The nature of tannins is to bind proteins, and this forms part of their function in mt2 tanning hides. The time needed for complete curing varies greatly depending on the recipe, but usually between two and twenty-four hours are required.

 

Traditionally the process was begun by using the bark of oak, pine or other trees that contain tannic acid, but today most tanneries use synthetic sources because they are cheaper and more concentrated than natural plant extracts. Some tanners use solely non-toxic vegetable tannins such as gambier, but these are more expensive than bark tannins.

 

The process of tanning separates the collagen fibers of skins by dissolving their inter-cellular matrix, which leaves them still attached to each other. Once the hides have been dehaired and degreased, they are soaked in water or plant extracts for several hours before the actual tanning process. This application of water can last for several days, and controls the penetration of the alkaline solution into the hide.

 

Traditional vs. Modern Tannage

 

After this stage hides are rehydrated in a solution containing chromium salts which helps them resist decay and increases their water resistance. The hides are placed in a drum and agitated by an overhead rotating system until the solution has evenly permeated the whole skin.

 

The last step before drying is called deliming and consists of applying a mixture of bee’s wax, tallow and oil to make the material impermeable. In modern tanneries, it is easier to handle and transport hides while they are wet.

 

The tanning process is traditionally used to produce flexible materials such as soft, light leather, but it can also be used for stiffer products such as shoes that need additional strength. The two main categories of tannage (leather) are chrome and vegetable-tanned which can be made soft or hard, depending on the degree of penetration.

 

The basic process is as follows:

 

– Dissolve chromium salts in aqueous solution and saturate the hide with it. The solution used varies from 7 to 12% chromium sulfate (the green vitriol produced by roasting iron pyrites)

 

– Agitate the hide in this solution for several hours, depending on thickness.

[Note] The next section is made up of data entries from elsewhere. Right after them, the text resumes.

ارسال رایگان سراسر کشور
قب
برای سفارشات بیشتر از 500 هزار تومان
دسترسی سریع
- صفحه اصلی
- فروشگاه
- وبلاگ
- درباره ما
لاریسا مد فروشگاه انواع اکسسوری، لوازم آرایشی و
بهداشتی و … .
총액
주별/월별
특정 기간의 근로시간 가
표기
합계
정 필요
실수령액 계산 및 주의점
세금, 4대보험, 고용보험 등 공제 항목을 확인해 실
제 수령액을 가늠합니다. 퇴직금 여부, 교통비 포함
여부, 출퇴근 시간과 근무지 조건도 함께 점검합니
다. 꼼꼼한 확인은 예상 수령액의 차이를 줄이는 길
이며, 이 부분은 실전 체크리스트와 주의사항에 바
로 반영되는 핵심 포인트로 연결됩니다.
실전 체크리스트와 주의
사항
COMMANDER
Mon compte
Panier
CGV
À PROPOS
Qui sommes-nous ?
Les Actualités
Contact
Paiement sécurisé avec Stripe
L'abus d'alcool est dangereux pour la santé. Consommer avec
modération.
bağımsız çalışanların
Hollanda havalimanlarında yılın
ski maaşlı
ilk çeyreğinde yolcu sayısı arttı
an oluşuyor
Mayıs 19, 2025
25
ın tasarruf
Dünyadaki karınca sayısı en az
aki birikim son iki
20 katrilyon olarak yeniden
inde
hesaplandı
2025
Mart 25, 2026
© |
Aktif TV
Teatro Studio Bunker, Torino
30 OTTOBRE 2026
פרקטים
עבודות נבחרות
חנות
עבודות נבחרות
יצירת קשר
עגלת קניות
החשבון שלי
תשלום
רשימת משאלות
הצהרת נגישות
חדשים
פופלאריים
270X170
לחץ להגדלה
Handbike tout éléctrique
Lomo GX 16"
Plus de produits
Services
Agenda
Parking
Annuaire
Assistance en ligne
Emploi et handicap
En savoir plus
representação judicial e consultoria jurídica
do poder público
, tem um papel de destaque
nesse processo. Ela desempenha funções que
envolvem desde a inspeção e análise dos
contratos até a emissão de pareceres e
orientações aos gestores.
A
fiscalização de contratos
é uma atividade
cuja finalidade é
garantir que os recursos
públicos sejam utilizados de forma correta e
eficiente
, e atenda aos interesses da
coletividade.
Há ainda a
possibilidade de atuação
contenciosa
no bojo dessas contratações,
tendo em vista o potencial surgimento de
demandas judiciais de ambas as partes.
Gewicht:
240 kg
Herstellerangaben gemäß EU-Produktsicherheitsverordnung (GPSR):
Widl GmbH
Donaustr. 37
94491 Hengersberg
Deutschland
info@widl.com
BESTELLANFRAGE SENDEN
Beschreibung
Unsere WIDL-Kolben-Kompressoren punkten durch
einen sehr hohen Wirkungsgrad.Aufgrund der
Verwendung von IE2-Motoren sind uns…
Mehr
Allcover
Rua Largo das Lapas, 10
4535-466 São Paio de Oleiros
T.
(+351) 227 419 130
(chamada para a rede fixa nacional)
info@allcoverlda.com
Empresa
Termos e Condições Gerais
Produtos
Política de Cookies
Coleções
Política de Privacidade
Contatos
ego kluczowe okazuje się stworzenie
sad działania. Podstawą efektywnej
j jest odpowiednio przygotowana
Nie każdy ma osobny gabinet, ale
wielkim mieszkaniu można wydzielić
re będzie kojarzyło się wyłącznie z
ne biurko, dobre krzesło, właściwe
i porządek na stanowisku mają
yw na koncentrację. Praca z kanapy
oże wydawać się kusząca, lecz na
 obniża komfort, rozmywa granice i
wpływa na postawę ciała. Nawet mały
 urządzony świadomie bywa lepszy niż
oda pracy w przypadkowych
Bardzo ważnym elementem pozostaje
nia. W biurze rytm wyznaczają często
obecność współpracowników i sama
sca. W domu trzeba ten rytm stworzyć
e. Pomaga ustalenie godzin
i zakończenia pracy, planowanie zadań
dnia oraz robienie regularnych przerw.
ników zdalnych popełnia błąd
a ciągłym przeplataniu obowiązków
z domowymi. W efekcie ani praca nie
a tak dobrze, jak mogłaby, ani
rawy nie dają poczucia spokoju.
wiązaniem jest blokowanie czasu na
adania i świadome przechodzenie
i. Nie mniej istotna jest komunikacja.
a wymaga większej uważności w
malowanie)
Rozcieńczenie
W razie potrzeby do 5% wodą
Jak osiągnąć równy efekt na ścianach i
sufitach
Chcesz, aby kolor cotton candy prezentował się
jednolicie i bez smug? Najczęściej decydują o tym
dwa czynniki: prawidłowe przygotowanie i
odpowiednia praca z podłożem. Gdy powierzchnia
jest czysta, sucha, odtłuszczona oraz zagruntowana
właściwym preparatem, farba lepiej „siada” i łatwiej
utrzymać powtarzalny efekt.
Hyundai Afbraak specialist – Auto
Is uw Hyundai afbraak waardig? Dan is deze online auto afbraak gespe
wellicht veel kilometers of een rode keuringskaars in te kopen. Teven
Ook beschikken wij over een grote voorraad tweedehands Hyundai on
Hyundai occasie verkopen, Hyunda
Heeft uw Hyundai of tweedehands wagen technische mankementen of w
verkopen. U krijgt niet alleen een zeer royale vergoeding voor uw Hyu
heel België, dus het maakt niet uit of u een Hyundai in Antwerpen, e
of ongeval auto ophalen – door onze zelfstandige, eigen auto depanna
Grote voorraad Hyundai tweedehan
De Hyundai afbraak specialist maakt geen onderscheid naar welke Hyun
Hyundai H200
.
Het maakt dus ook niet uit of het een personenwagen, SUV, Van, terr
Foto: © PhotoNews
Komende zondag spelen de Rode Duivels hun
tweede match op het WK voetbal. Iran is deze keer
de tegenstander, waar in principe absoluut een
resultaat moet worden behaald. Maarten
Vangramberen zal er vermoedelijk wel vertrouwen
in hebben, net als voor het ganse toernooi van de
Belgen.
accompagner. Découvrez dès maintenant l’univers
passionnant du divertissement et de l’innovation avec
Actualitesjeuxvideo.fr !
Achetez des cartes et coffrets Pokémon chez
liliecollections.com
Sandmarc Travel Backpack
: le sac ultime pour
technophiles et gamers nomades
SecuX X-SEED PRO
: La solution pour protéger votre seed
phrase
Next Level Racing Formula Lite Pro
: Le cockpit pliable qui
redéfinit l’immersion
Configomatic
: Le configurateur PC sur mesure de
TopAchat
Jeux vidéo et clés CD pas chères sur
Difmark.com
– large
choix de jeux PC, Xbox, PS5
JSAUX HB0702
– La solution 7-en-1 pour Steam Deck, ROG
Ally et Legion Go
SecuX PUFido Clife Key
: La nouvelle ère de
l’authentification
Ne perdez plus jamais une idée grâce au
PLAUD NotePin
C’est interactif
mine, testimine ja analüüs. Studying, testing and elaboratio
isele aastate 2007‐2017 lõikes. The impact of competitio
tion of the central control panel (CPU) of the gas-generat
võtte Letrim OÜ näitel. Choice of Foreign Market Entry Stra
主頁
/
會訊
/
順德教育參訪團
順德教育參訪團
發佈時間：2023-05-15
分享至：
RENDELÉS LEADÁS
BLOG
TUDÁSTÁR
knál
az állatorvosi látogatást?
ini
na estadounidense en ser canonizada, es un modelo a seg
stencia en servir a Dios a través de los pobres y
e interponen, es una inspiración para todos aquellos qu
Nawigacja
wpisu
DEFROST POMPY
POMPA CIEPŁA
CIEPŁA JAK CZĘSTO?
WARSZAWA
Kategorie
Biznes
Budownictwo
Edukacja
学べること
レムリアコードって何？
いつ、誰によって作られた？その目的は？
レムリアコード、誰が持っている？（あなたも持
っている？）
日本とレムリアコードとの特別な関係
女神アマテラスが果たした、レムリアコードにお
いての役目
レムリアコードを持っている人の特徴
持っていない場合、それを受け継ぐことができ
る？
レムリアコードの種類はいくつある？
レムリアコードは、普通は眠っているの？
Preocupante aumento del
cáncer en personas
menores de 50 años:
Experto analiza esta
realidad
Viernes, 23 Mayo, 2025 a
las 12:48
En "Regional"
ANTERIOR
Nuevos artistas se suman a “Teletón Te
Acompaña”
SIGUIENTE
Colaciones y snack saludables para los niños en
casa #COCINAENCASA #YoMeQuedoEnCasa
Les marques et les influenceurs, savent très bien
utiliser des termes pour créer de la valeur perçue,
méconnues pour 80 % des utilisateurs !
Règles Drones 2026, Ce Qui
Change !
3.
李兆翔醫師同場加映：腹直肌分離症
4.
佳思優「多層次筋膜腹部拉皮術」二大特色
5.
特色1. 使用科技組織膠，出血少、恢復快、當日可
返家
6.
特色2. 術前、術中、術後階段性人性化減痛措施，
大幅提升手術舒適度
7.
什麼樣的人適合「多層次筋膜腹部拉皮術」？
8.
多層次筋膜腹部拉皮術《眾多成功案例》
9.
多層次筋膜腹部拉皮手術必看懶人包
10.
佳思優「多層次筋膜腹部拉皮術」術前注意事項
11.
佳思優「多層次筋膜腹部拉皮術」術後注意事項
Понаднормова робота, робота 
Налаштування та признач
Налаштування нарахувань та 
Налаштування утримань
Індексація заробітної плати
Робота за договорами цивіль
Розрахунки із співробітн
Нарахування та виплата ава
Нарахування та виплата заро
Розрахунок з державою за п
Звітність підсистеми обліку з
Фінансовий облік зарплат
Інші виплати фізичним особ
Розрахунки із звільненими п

The process is accelerated using heat (50 °C).

 

– Rinse the chromium salts off and rehydrate the collagen with water or plant extracts (oils, tannins) which will vary with each type of leather.

 

– Apply wax or tallow to the leather. This will help it resist water and grease, but also makes it dirt resistant.

 

The process of tanning requires great knowledge about the different types of hides, their structure and the chromium salts used during treatment. It is therefore difficult for small workshops to set up their own production line. The production of leather therefore remains a reserved activity in which the sector’s high level of fragmentation persists. It is nevertheless possible for small companies to prepare raw hides and to sell them in bulk to tanneries in order to be transformed themselves.It is possible to obtain soft leathers without chrome by using vegetable tanning agents. The major advantage is that the process takes much less time, but it also gives a narrower range of end products. Chemical-free tannages are used in the production of certain types of shoe for children, because chrome may cause dermatitis when in contact with the skin.

 

Above mentioned is just a basic knowledge about how it works, much more information can be found on an internet search about this process.